Genetic programming has found recent success as a tool for learning sets of features for regression and classification. Multidimensional genetic programming is a useful variant of genetic programming for this task because it represents candidate solutions as sets of programs. These sets of programs expose additional information that can be exploited for building block identification. In this work, we discuss this architecture and others in terms of their propensity for allowing heuristic search to utilize information during the evolutionary process. We investigate methods for biasing the components of programs that are promoted in order to guide search towards useful and complementary feature spaces. We study two main approaches: 1) the introduction of new objectives and 2) the use of specialized semantic variation operators. We find that a semantic crossover operator based on stagewise regression leads to significant improvements on a set of regression problems. The inclusion of semantic crossover produces state-of-the-art results in a large benchmark study of open-source regression problems in comparison to several state-of-the-art machine learning approaches and other genetic programming frameworks. Finally, we look at the collinearity and complexity of the data representations produced by different methods, in order to assess whether relevant, concise, and independent factors of variation can be produced in application.

查看原文本刊更多论文

利用遗传编程学习回归特征空间。

遗传编程作为一种学习回归和分类特征集的工具，最近取得了成功。多维遗传编程是遗传编程在这项任务中的一个有用变体，因为它将候选解决方案表示为程序集。这些程序集揭示了额外的信息，可用于识别构件。在这项工作中，我们将从启发式搜索在进化过程中利用信息的倾向出发，讨论这种架构和其他架构。我们研究了对程序中被推广的部分进行偏置的方法，以引导搜索向有用和互补的特征空间发展。我们研究了两种主要方法：1）引入新目标；2）使用专门的语义变异算子。我们发现，基于阶段回归的语义交叉算子能显著改善一组回归问题。在一项大型开源回归问题基准研究中，与几种最先进的机器学习方法和其他遗传编程框架相比，语义交叉的加入产生了最先进的结果。最后，我们研究了不同方法产生的数据表示的共线性和复杂性，以评估是否能在应用中产生相关、简洁和独立的变化因素。

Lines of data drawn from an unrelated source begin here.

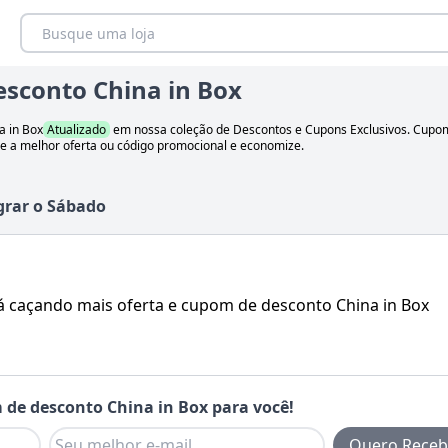
sconto China in Box
a in Box
Atualizado
em nossa coleção de Descontos e Cupons Exclusivos. Cup
ne a melhor oferta ou código promocional e economize.
grar
o
Sábado
á caçando mais oferta e cupom de desconto
China in Box
 de desconto
China in Box
para você!
Quero Receb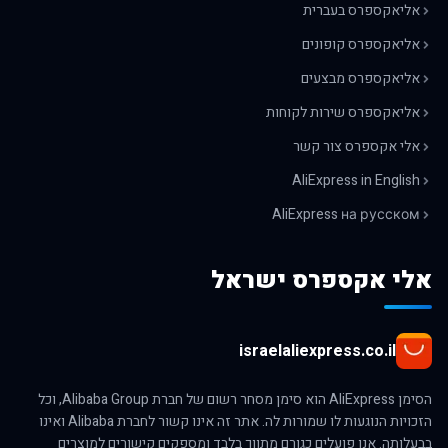
אליאקספרס בעברית
אליאקספרס קופונים
אליאקספרס מבצעים
אליאקספרס שירות לקוחות
אלי אקספרס צור קשר
AliExpress in English
AliExpress на русском
אלי אקספרס ישראל
israelaliexpress.co.il
הסימן AliExpress הוא סימן מסחר רשום של חברת Alibaba Group, וכל
הזכויות הנוגעות לו שמורות לה. אתר זה אינו קשור לחברת Alibaba ואינו
בבעלותה. אנו פועלים כגורם מתווך בלבד ומספקים קישורים למוצרים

本文章由计算机程序翻译，如有差异，请以英文原文为准。

求助全文

约1分钟内获得全文求助全文

来源期刊

Genetic Programming and Evolvable Machines 工程技术-计算机：理论方法

CiteScore

5.90

自引率

3.80%

发文量

审稿时长

6 months

期刊介绍： A unique source reporting on methods for artificial evolution of programs and machines... Reports innovative and significant progress in automatic evolution of software and hardware. Features both theoretical and application papers. Covers hardware implementations, artificial life, molecular computing and emergent computation techniques. Examines such related topics as evolutionary algorithms with variable-size genomes, alternate methods of program induction, approaches to engineering systems development based on embryology, morphogenesis or other techniques inspired by adaptive natural systems.